Chinese vaccines sweep much of the world, despite concerns

March 02, 2021
In this Dec. 23, 2020, file photo released by China's Xinhua News Agency, a Sinovac worker checks the labeling on vials of COVID-19 vaccines on a packaging line in Beijing. (Zhang Yuwei/Xinhua via AP, File)

TAIPEI, Taiwan (AP) — The plane laden with vaccines had just rolled to a stop at Santiago’s airport in late January, and Chile’s president, Sebastián Piñera, was beaming. “Today,” he said, “is a day of joy, emotion and hope.

The source of that hope: China – a country that Chile and dozens of other nations are depending on to help rescue them from the COVID-19 pandemic.

China’s vaccine diplomacy campaign has been a surprising success: It has pledged roughly half a billion doses of its vaccines to more than 45 countries, according to a country-by-country tally by The Associated Press.

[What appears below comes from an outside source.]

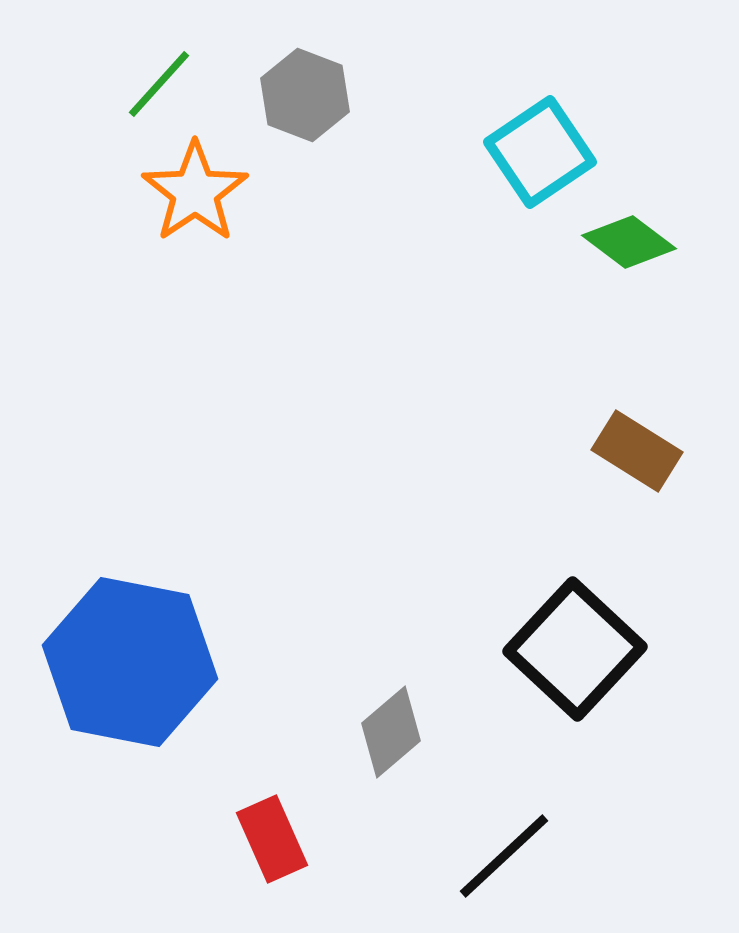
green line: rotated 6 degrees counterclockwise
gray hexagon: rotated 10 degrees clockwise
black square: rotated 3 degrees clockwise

With just four of China’s many vaccine makers claiming they are able to produce at least 2.6 billion doses this year, a large part of the world’s population will end up inoculated not with the fancy Western vaccines boasting headline-grabbing efficacy rates, but with China’s humble, traditionally made shots.

Amid a dearth of public data on China’s vaccines, hesitations over their efficacy and safety are still pervasive in the countries depending on them, along with concerns about what China might want in return for deliveries.

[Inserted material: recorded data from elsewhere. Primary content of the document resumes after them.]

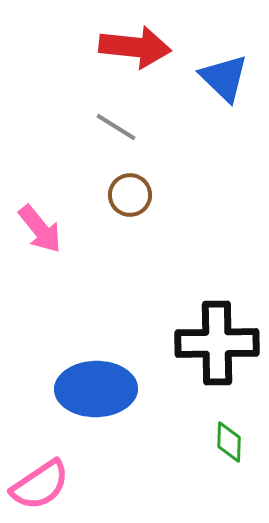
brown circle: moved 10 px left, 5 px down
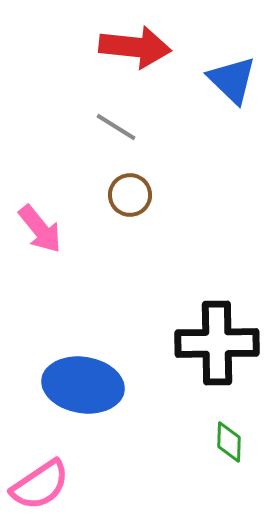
blue triangle: moved 8 px right, 2 px down
blue ellipse: moved 13 px left, 4 px up; rotated 10 degrees clockwise
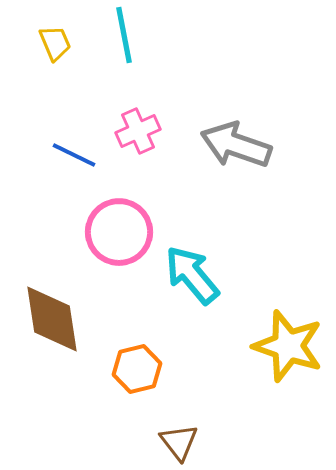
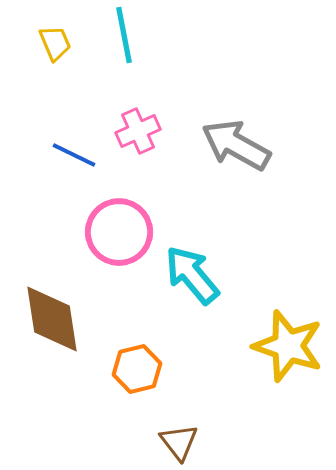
gray arrow: rotated 10 degrees clockwise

Nonetheless, inoculations with Chinese vaccines already have begun in more than 25 countries, and the Chinese shots have been delivered to another 11, according to the AP tally, based on independent reporting in those countries along with government and company announcements.

It’s a potential face-saving coup for China, which has been determined to transform itself from an object of mistrust over its initial mishandling of the COVID-19 outbreak to a savior.

Like India and Russia, China is trying to build goodwill, and has pledged roughly 10 times more vaccines abroad than it has distributed at home.

China has said it is supplying “vaccine aid” to 53 countries and exports to 27, but it rejected a request by the AP for the list.

Beijing has also denied vaccine diplomacy, and a Ministry of Foreign Affairs spokesperson said China considered the vaccine a “global public good.”

Chinese experts reject any connection between the export of its vaccines and the revamping of its image.

China has targeted the low- and middle-income countries largely left behind as rich nations scooped up most of the pricey vaccines produced by the likes of Pfizer and Moderna.

And despite a few delays of its own in Brazil and Turkey, China has largely capitalized on slower-than-hoped-for deliveries by U.S. and European vaccine makers.

Like many other countries, Chile received far fewer doses of the Pfizer vaccine than first promised.

In the month after its vaccination program began in late December, only around 150,000 of the 10 million Pfizer doses the South American country ordered arrived.

China’s vaccines, which can be stored in standard refrigerators, are attractive to countries like Indonesia, a sweltering nation that straddles the equator and could struggle to accommodate the ultracold storage needs of vaccines like Pfizer’s.

The bulk of Chinese shots are from Sinovac and Sinopharm, which both rely on a traditional technology called an inactivated virus vaccine, based on cultivating batches of the virus and then killing it.

Some countries view it as safer than the newer, less-proven technology used by some Western competitors that targets the coronavirus’ spike protein, despite publicly available safety data for the Pfizer, Moderna and AstraZeneca vaccines and none for China’s.

China’s vaccine diplomacy will only be as good as the vaccines it is offering, and it still faces hurdles.